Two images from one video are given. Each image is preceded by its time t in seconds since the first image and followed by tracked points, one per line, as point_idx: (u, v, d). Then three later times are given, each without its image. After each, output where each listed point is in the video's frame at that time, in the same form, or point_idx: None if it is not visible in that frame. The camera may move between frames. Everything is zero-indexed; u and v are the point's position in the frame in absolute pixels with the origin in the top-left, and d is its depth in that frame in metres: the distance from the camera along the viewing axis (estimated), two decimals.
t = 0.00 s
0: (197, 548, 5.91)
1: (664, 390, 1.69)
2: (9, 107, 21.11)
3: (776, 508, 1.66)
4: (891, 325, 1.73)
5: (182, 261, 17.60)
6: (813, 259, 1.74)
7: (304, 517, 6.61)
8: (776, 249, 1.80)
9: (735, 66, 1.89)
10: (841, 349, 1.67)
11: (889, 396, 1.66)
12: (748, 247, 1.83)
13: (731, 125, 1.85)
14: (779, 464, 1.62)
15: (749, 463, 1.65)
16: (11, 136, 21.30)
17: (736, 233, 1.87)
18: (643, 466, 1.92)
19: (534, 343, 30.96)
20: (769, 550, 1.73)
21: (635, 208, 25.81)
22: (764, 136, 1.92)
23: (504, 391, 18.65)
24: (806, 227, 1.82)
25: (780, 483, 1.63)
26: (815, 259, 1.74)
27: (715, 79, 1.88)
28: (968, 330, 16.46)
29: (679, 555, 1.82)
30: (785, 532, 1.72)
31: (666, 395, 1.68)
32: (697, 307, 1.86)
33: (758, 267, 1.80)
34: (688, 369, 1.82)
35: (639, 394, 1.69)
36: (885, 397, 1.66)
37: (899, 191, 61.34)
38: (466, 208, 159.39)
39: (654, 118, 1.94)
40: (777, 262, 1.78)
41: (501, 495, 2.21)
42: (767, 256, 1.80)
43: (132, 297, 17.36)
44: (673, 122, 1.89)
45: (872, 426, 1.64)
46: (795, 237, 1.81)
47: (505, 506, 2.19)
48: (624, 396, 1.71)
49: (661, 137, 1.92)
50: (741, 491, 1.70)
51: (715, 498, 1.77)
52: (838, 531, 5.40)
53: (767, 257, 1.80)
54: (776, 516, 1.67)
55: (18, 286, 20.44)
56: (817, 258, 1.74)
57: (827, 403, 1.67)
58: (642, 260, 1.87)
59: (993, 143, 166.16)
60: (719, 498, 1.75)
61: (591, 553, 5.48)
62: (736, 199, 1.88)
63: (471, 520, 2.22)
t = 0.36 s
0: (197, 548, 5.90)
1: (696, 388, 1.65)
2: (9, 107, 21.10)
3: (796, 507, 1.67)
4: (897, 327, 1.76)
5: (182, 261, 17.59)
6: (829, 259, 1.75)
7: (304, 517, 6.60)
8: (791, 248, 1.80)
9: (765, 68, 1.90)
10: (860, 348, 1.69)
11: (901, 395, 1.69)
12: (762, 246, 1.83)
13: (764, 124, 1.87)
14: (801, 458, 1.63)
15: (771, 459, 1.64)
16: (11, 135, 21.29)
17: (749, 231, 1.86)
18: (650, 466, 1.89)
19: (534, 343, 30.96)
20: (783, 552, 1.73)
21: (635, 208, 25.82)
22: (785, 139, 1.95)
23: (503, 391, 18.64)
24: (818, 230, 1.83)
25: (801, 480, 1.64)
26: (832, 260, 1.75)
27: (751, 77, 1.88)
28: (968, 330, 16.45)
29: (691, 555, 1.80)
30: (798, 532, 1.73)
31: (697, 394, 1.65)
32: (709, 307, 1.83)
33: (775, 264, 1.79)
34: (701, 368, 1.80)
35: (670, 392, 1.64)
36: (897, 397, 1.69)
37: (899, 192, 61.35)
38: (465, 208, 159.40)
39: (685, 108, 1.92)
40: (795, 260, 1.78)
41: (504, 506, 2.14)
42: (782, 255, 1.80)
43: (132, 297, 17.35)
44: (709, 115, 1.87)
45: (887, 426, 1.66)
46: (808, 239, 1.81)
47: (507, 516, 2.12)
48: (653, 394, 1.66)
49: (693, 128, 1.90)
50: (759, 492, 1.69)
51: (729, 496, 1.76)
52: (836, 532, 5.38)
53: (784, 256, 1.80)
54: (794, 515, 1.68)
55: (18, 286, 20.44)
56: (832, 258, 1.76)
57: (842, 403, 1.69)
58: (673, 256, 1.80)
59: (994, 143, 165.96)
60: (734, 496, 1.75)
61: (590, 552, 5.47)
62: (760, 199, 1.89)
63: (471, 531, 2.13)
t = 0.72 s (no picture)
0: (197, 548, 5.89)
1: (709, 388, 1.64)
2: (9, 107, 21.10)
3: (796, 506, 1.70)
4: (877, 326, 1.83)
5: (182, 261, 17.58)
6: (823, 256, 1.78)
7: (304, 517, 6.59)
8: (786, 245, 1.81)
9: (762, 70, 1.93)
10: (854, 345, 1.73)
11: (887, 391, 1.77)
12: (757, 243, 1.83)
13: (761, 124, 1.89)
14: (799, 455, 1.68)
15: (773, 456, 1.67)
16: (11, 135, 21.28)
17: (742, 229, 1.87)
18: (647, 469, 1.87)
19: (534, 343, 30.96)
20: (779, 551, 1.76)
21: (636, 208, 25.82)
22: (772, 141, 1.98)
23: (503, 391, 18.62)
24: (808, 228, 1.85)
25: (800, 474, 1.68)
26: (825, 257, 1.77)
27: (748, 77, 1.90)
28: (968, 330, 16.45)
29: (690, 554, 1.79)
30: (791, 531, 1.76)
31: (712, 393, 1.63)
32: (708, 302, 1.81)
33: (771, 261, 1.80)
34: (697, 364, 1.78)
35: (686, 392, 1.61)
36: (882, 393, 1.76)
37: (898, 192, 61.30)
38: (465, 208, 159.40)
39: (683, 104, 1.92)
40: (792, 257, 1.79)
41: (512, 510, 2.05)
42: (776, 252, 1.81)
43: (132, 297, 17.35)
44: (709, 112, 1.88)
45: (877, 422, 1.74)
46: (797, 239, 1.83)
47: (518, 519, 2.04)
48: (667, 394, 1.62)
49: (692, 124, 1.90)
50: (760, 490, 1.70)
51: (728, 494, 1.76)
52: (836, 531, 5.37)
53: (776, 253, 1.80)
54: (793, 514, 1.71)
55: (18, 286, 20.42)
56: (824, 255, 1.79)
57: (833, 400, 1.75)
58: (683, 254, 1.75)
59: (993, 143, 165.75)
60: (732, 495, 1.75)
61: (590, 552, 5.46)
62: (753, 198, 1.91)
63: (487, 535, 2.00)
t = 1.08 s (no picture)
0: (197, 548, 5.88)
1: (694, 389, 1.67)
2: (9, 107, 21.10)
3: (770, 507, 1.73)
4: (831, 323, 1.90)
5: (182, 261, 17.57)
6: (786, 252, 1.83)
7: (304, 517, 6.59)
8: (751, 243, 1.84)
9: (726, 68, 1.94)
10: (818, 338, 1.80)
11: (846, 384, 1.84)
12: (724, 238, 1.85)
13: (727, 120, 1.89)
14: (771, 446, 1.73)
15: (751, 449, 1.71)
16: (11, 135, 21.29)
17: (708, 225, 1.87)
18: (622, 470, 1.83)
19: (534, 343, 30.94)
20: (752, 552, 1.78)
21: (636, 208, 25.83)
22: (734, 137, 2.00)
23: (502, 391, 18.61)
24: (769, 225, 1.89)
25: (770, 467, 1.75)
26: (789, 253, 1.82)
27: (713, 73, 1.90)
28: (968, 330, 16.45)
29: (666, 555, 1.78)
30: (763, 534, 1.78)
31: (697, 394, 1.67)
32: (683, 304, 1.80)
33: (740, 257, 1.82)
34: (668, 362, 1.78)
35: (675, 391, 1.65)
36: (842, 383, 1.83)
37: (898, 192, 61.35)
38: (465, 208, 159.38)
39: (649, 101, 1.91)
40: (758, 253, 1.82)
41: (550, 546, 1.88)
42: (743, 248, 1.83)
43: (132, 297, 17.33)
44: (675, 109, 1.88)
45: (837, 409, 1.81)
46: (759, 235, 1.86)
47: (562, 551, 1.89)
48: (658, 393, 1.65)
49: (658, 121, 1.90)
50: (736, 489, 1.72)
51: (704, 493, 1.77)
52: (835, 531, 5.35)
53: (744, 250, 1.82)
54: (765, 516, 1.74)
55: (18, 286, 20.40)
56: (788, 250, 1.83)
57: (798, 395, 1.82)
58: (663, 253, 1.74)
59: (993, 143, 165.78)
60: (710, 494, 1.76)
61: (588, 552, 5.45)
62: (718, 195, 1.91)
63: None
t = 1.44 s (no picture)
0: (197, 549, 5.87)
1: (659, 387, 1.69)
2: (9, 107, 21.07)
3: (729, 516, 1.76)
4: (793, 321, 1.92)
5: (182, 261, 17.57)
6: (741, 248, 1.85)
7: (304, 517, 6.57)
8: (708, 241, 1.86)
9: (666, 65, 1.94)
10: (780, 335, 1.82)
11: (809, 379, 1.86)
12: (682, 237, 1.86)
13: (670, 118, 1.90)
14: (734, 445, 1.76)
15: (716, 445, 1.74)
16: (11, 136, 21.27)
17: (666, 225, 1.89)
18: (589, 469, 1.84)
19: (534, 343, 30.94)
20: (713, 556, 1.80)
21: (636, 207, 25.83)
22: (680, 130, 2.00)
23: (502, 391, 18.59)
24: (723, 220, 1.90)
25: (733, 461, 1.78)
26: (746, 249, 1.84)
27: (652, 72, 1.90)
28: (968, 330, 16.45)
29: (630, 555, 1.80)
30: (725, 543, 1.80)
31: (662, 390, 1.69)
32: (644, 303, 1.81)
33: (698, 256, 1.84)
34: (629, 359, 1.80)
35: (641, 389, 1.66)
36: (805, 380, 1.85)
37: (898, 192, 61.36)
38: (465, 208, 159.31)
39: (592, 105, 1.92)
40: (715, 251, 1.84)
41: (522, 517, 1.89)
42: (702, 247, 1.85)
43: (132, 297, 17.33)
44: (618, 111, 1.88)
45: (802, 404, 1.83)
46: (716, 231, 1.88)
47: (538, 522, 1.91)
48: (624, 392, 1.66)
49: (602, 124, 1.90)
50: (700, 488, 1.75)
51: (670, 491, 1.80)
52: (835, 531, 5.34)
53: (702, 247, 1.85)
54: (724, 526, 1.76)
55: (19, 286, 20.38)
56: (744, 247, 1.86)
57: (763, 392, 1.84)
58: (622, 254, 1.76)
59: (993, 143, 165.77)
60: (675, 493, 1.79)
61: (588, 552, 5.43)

> _What the task requires_
From the line containing "34: (629, 359, 1.80)" to the last line of the records above, please write out every line exactly and add nothing.

> _Result of the exercise_
34: (629, 359, 1.80)
35: (641, 389, 1.66)
36: (805, 380, 1.85)
37: (898, 192, 61.36)
38: (465, 208, 159.31)
39: (592, 105, 1.92)
40: (715, 251, 1.84)
41: (522, 517, 1.89)
42: (702, 247, 1.85)
43: (132, 297, 17.33)
44: (618, 111, 1.88)
45: (802, 404, 1.83)
46: (716, 231, 1.88)
47: (538, 522, 1.91)
48: (624, 392, 1.66)
49: (602, 124, 1.90)
50: (700, 488, 1.75)
51: (670, 491, 1.80)
52: (835, 531, 5.34)
53: (702, 247, 1.85)
54: (724, 526, 1.76)
55: (19, 286, 20.38)
56: (744, 247, 1.86)
57: (763, 392, 1.84)
58: (622, 254, 1.76)
59: (993, 143, 165.77)
60: (675, 493, 1.79)
61: (588, 552, 5.43)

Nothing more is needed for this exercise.